In Search of Passion

Passion. Also known as our purpose. Our raison d’être. It is what we find ourselves thinking about constantly. What we are seeking. Where is the passion in our careers, our lovers, the cosmos of our lives?

This desire for passion rattles through our minds persistently, keeping us awake at night – staring at the ceiling without sleep and in search of answers. Where could our passions lie? Why have we not found it yet?

To quell our worries, a fable comes to mind. One that tells of a true passion existing. One that will unravel all of our doubts and reveal to us the answers we so painfully seek. Awakening us once and for all from our nihilistic slumber, into a world of happiness and wonder. This quest is one that is ours to take, to ensure the very essence of our existence. For as Chesterton said: :We are perishing not for want of wonders, but for want of wonder.”

Yet this quest for the grail of passion, is one without end. As we meander along an unclear path, we often feel lost. As if we are no closer to finding it than the day before. And we’re right. For the truth is that this quest we have set upon is a veneer, nothing more than a beautiful lie. One we have spent years believing in, and what has it lead us to? Unrealistic expectations. We are taught to find a “passion at first sight.” In an almost Shakespearean way, we grow up in a society that tells us that one day we will encounter a passion across a moonlit room and without any knowledge beforehand: we’ll know that this is the end of the quest. This is it.

In that one moment, true passion has been found. One that we are meant to be with for the rest of our lives. Now let’s ask ourselves how well that turned out for Romeo and Juliet? If it doesn’t apply to love, how can we expect it to apply to passion? Passion requires an honest approach, not a thrown away story of a moment that will never happen. Not as a fire lit across a room that is excited with no knowledge of what it is, but rather within the acquiring of knowledge about what makes the fire burn.

Think of falling in love with a city. When you first arrive in a new place, you may feel entirely overwhelmed by it. Knowing absolutely nothing about where you are, there is excitement. A desire to discover. You explore. Finding the side streets, and getting lost in the winding roads and dizzying array of storefronts. The strangers that surround you as you walk along. Lost in the place you are and yet unafraid of what you may find. Endless hours are spent trying to find the secrets that this city keeps: the unique places that reside within, meant just for you.

If it really is just that fire across a room, you find the joy fades quickly. Yet when it is love, it stems from finding our place within the city.

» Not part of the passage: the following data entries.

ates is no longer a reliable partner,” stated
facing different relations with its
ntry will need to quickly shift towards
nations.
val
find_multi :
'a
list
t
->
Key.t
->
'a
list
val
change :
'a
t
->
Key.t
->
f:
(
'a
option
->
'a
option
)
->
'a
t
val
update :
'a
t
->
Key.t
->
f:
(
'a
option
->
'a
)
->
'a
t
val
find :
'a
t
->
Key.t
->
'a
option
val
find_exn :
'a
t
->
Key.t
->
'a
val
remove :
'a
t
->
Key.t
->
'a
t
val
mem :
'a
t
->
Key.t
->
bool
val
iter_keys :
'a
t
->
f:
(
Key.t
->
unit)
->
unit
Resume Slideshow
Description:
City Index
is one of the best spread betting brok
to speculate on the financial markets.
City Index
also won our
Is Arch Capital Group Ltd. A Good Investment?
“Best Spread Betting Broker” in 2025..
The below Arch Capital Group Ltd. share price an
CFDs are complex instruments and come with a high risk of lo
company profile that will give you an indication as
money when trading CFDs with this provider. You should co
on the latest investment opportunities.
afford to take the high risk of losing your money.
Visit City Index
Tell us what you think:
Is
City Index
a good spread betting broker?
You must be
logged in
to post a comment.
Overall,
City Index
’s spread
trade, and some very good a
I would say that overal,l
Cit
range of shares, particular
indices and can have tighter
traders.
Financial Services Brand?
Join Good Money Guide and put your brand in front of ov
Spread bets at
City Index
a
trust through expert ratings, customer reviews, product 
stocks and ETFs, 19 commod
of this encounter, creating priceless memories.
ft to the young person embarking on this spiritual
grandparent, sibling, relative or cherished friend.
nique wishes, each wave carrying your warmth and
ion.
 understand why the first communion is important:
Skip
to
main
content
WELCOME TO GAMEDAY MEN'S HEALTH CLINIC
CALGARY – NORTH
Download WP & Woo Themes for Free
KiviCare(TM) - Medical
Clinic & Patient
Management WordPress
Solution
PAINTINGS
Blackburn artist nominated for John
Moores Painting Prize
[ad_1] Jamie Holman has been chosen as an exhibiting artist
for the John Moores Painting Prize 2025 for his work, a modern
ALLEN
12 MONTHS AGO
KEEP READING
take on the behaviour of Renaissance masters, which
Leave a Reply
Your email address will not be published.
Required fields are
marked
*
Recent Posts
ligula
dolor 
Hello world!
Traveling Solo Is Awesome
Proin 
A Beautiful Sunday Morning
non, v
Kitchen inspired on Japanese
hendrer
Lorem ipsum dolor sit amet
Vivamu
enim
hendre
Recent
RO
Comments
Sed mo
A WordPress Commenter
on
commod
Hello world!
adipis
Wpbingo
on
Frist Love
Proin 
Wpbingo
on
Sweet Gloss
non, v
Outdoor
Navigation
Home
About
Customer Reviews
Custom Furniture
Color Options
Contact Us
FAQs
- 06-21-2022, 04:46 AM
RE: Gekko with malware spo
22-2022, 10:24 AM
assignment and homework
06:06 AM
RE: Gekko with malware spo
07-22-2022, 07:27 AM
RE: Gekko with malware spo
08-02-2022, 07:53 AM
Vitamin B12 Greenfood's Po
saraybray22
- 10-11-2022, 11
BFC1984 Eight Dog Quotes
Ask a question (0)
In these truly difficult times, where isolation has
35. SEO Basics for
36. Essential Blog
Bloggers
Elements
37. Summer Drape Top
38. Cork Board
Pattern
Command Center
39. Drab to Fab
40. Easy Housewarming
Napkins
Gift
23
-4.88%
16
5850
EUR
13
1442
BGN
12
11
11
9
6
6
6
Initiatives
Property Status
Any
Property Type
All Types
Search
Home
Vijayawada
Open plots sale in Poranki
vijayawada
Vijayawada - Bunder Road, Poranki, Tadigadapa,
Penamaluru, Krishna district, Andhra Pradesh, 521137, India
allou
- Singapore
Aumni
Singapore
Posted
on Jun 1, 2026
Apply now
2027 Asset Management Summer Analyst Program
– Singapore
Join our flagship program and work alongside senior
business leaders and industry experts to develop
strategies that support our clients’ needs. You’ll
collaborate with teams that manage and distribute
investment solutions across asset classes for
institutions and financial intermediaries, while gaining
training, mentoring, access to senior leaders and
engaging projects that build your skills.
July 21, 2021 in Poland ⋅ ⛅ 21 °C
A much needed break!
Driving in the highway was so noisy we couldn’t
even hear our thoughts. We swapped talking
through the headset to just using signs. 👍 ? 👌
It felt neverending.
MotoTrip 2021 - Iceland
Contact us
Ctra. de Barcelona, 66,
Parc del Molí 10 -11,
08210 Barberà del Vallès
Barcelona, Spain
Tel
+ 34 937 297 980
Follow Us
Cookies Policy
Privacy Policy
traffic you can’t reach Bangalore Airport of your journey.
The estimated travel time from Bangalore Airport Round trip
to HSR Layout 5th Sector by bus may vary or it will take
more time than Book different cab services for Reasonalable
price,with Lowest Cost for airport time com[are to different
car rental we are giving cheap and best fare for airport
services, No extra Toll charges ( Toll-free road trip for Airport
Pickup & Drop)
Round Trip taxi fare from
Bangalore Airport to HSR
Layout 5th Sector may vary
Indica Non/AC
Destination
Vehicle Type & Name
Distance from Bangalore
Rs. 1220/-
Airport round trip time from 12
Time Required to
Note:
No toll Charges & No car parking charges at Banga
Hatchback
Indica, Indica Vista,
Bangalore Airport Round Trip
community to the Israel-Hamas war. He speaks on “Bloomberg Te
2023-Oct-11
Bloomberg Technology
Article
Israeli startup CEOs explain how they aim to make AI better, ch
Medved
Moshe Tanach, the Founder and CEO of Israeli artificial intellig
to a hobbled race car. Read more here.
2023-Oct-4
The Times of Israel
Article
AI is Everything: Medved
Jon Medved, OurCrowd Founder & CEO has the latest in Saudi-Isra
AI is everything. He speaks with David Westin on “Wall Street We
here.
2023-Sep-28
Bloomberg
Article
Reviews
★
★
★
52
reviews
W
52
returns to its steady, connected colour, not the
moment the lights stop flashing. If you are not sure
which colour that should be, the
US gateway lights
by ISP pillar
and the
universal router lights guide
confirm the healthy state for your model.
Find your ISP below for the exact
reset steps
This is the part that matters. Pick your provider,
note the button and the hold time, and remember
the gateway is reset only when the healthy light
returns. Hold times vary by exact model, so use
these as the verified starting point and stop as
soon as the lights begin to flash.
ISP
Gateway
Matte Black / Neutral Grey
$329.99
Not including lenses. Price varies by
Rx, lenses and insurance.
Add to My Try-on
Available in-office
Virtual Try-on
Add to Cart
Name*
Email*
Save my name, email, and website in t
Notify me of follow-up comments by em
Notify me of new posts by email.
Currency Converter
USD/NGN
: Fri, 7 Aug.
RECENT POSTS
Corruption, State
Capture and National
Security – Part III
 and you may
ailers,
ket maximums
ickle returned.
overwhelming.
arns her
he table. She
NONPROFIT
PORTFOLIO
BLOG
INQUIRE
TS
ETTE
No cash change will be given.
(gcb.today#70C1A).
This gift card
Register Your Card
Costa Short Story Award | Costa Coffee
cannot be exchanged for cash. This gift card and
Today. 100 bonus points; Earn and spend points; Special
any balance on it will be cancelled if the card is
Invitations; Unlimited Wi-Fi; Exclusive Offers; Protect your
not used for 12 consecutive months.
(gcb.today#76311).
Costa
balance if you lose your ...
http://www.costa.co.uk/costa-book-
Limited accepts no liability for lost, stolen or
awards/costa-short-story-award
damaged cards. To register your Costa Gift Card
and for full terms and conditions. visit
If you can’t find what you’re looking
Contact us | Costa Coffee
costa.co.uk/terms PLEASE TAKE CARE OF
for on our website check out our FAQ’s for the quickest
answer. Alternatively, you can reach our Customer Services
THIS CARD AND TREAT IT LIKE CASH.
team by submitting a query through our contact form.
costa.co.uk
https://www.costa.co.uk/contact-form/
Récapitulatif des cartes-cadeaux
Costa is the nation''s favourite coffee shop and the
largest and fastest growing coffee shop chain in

The places where we can be ourselves in our surroundings. It is the used book store, where the philosophy section is in complete disarray. The pub we frequent on our Thursday nights with its Hemingway quote framed behind the bar. The one we are always meaning to ask the bartender about. Yet never quite remember to.

The same can be said for a lover. It is not the unfamiliarity with a stranger but in the familiar that makes it love. It is the 3am conversations over a bottle of wine, the stories revealed in the dead of night. Ours alone, they allow us to see into the depths of their being.

This is the tale of the romantic. Being romantic about passion can be an incredible experience, provided that we are not at the same time hopeless about it. Having preconceived notions about what it will look like, or the form it will take will lead us to nothing but dead ends. It puts passion into a box, and with that our hearts and minds. There ought to be confidence that passion does exist, and in fact it may be as simple as looking around. It is not in a logical, coherent order of steps that lead us to an end. It is the wandering itself. When you find yourself stopping to question the origins of the flowers along the path, or finding joy in the people you meet.

Perhaps even it is when you are staring up at the stars late at night, wondering what causes them to shine as brightly as they do and the spontaneous order they are in. That is where wonder is found. It is gained slowly and gradually over time. Until it is such that our mind becomes restless without it, and our heart feels an absence when it is gone.

If you have not yet found something that draws you, there is only one thing to do. Try new things. Take a basket weaving class, or read a book, or book a flight. Consider changing careers, for something that challenges you. Be willing to accept the fact that it is fine to fall in love, and wake up one day feeling an absence of that love. And to feel compelled towards something new, and to follow that passion through. Whatever is in the unknown, it is only through seeking it that we can come to understand what it means to us, and why it matters.

There has to be a willingness to trust and being unafraid of what you will find. The conviction to say: “yes, I will trust my natural inclinations. I will put the beautiful map of reason on a shelf, and look around to see the love and wonder in every day.” That is how we discover passion as it exists. Not in a mythical fable of finding a promised land at the end of a path, but through our time spent walking the path itself.

Passion exists. It just needs to be noticed. It is through observation and the beautiful, spontaneous order that comprises the lives we live; that it resides in. Through getting to know the unknown, and the ardent feelings that come along with it. Seen in the questions we ask and the answers we seek let us know that the passion across the room may be a lie, but passion itself is not. It is there, waiting to be recognized and known.

All that remains is to relinquish the myth of the quest told to us so long ago, and relish in the passion found in discovery.